▶ COSA FARAI
1. Rispondi a queste domande sul testo su Ebay e l'export:
(a) In quale documento Ebay Italia ha presentato i dati dell'export delle PMI italiane?
(b) In che cosa è specializzata Ebay?
(c) Quale percentuale delle imprese italiane si è aperta all'e-commerce?
2. Prosegui il testo su Ebay e l'export delle PMI italiane a partire dall'ultima frase riportata.

Ebay: ecco quali sono i prodotti più esportati dalle aziende italiane

Ebay Italia ha presentato nel primo barometro Export i dati dell'export delle PMI italiane che vengono tramite la piattaforma. Ecco i dati

Ebay è uno dei colossi internazionali specializzato nella vendita retail che in Italia ha ancora ampio margine di crescita.

Le piccole e medie imprese italiane sono infatti ancora lontane dall’investire per sviluppare una presenza online: solo il 5,7% delle imprese italiane si è aperto all’innovazione dell’e-commerce, una percentuale davvero bassa, che offre alle grandi piattaforme come Ebay, un ampio margine di crescita.

▶ VOCI ELENCATE

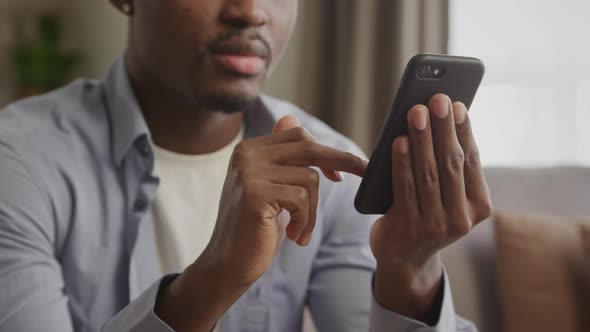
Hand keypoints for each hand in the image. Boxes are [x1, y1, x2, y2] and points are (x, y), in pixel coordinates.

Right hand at [156, 115, 366, 330]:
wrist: (228, 264)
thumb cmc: (254, 227)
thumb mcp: (269, 186)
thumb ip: (280, 156)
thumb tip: (291, 117)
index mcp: (248, 149)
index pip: (296, 135)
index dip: (324, 151)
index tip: (339, 174)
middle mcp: (246, 155)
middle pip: (307, 147)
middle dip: (341, 160)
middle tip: (365, 172)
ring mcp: (249, 173)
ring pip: (309, 178)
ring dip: (313, 211)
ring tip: (301, 231)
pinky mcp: (255, 195)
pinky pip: (302, 199)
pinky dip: (306, 221)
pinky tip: (296, 237)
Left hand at [370, 94, 491, 319]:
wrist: (404, 258)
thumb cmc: (425, 214)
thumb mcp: (446, 196)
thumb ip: (447, 168)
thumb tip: (437, 121)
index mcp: (479, 207)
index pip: (472, 161)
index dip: (464, 131)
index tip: (457, 104)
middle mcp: (462, 218)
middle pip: (451, 164)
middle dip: (443, 128)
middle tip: (437, 98)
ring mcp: (436, 226)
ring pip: (428, 173)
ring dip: (421, 139)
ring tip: (415, 112)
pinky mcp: (409, 228)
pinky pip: (405, 188)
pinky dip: (401, 163)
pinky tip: (398, 141)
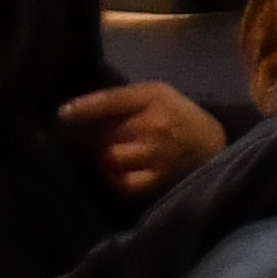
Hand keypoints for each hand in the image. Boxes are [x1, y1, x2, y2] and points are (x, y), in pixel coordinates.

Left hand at [60, 80, 226, 198]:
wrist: (216, 146)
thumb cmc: (178, 116)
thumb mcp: (158, 95)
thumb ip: (124, 100)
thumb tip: (79, 111)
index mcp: (153, 96)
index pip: (108, 101)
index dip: (81, 109)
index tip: (61, 115)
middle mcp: (154, 124)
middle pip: (103, 132)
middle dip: (86, 137)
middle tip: (77, 140)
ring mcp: (156, 154)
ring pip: (108, 158)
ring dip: (101, 158)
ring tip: (102, 157)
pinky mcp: (158, 180)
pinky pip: (120, 182)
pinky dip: (114, 178)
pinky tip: (117, 173)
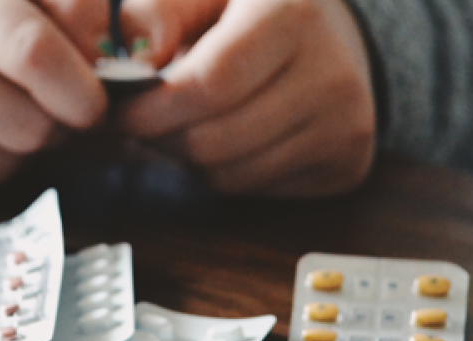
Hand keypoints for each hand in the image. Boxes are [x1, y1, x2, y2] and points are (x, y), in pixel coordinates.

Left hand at [117, 0, 375, 196]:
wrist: (333, 37)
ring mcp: (345, 122)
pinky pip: (255, 191)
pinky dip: (225, 174)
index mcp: (292, 11)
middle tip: (148, 123)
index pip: (209, 84)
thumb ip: (162, 14)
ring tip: (189, 126)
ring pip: (229, 175)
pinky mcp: (347, 163)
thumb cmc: (248, 13)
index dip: (154, 109)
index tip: (125, 112)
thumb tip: (131, 65)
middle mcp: (332, 70)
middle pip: (213, 140)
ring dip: (191, 160)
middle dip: (163, 139)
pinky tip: (229, 140)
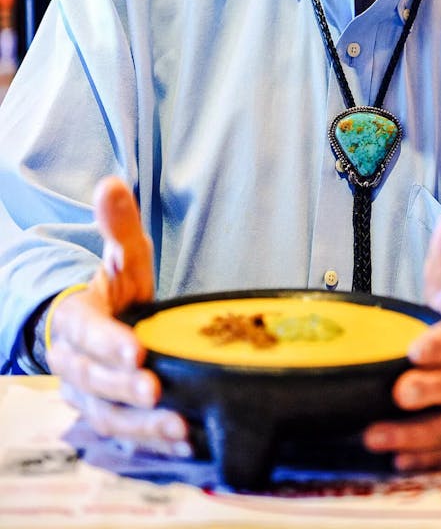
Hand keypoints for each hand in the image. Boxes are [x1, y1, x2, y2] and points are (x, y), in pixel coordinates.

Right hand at [46, 177, 189, 455]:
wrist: (98, 327)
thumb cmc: (116, 289)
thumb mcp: (124, 256)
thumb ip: (119, 226)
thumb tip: (112, 183)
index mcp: (76, 319)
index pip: (85, 332)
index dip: (107, 342)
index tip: (136, 348)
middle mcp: (74, 362)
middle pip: (93, 379)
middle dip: (123, 386)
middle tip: (156, 389)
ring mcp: (88, 394)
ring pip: (106, 414)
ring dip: (140, 424)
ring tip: (177, 424)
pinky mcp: (107, 416)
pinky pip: (123, 435)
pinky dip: (149, 440)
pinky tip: (181, 439)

▶ RISPOSTE AI COMPITI
1.
(a) Nel primo barometro Export.
(b) Nella vendita retail.
(c) Il 5,7%.

2.
Non si tratta soltanto di aprire il canale di vendita digitale della singola PMI, ma di partecipare e guidare un intero processo di internazionalizzazione di intere nicchie di mercato italiane. Si tratta di attrarre investimenti dall’estero e far fare un salto di qualità al mercato italiano.

Vincenzo Calì è responsabile per i rapporti con il nord est di Ice, l’agenzia per la promozione all’estero delle imprese italiane e dichiara: “Quel 5,7 è una percentuale che deve aumentare. Chi si adegua e sta al passo con i nuovi strumenti, è dentro. Chi non riesce, è fuori”.

Il 13 marzo si è svolta a Milano la presentazione del primo Barometro Export di Ebay Italia, dove l’area italiana della multinazionale ha analizzato i trend dell’ecommerce dal 2013 al 2017, raccogliendo dati utili su Ebay come vetrina verso l’estero di piccole e medie imprese italiane.

La raccolta di dati e l’analisi ha permesso di capire che dal 2013 i venditori professionisti sulla piattaforma ecommerce sono cresciuti del 52%, raggiungendo un numero di oltre 35 mila venditori sia verso le imprese (b2b) che verso i clienti (b2c).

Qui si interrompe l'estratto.